The 18-year loans will target wind, solar and thermal power in particular, said Fred Hochberg, Ex-Im chairman and president. They could provide additional business to a host of clean-energy manufacturers, including California-based SolarReserve.
SolarReserve received a $737 million Department of Energy loan guarantee in 2011, and estimated to create 45 permanent jobs once construction is complete. The company’s 110-megawatt solar plant will begin operations in late 2013.
The Export-Import Bank, which provides taxpayer-subsidized loans to U.S. exporters, has faced criticism for distorting the market and engaging in crony capitalism. It was recently reauthorized by President Obama and Congress despite strong objections from conservatives.

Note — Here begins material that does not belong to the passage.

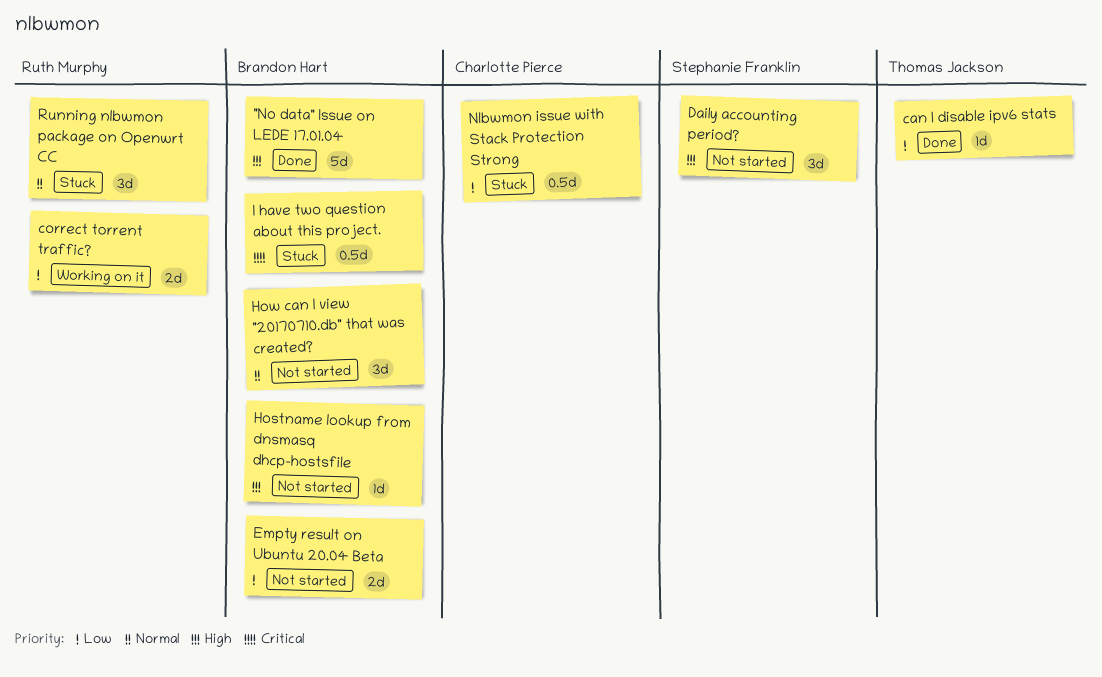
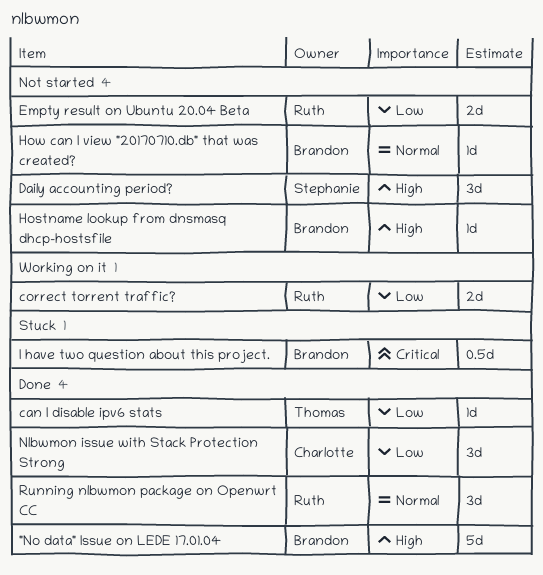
Empty result on Ubuntu 20.04 Beta, owner: Brandon Hart -> Ruth Murphy
How can I view "20170710.db" that was created?, estimate: 3d -> 1d
Nlbwmon issue with Stack Protection Strong, status: Stuck -> Done
Nlbwmon issue with Stack Protection Strong, estimate: 0.5d -> 3d
Running nlbwmon package on Openwrt CC, status: Stuck -> Done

Weakness in the international commercial market for solar — Chinese companies alone have suffered billions in losses — driven by diminished subsidies in Europe make the loans dicey, particularly given the Obama administration’s poor record of picking green-energy manufacturers to support.
“To now, Ex-Im Bank has not cost the taxpayer money. But there are strong reasons to think this loan is a mistake. When SolarReserve or some of its South African partners go under in the next couple years, Ex-Im will face renewed congressional demands that it be curbed or closed,” said Heritage’s Derek Scissors, senior research fellow in Asian Studies.

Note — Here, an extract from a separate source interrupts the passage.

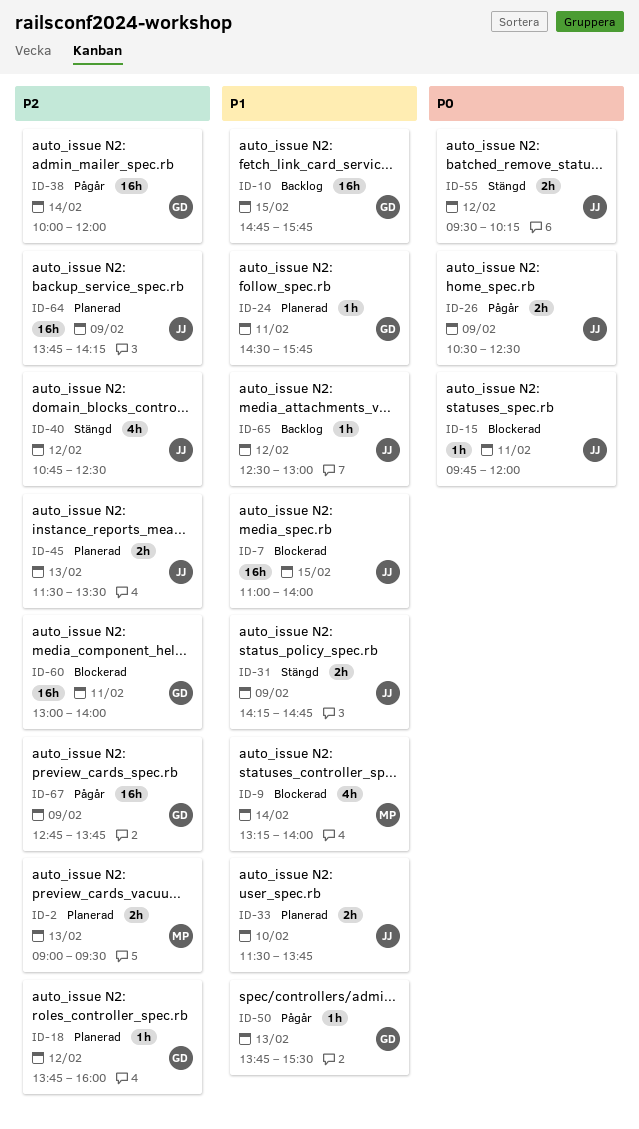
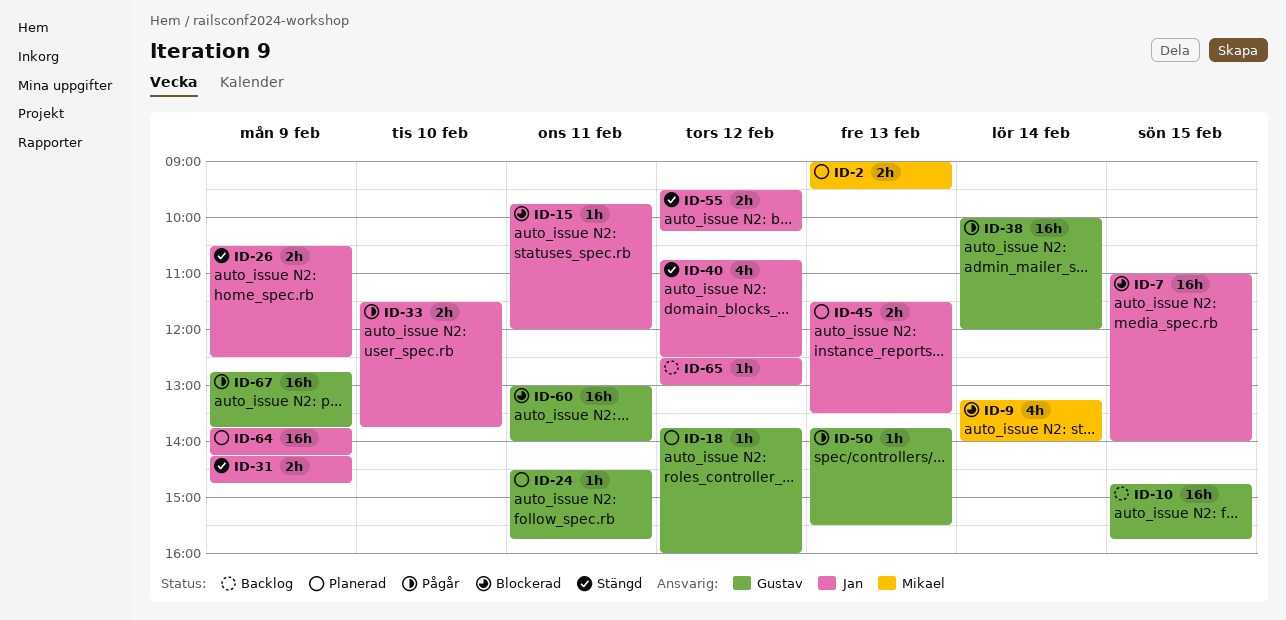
ID-26, status: Pågår -> Stängd
ID-33, status: Planerad -> Pågår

This is not SolarReserve’s first South African foray. In late 2011, the company announced a joint venture with two South African firms on two 75-megawatt solar projects awarded by the South African Department of Energy.
“This award of preferred bidder status from the South Africa DOE for the Letsatsi and Lesedi projects is a substantial milestone for SolarReserve as we continue expanding our diversified portfolio of photovoltaic and concentrated solar power (CSP) projects globally,” said Kevin Smith, CEO of SolarReserve, in the company’s announcement.
The expected cost of the project, more than $600 million, will fund about 100 permanent jobs as part of the South African government’s Integrated Resource Plan and South African Renewable Initiative. In May 2012, SolarReserve announced an additional 88-megawatt project with its South African partners, giving the company an estimated 20 percent share of the country’s solar-energy sector.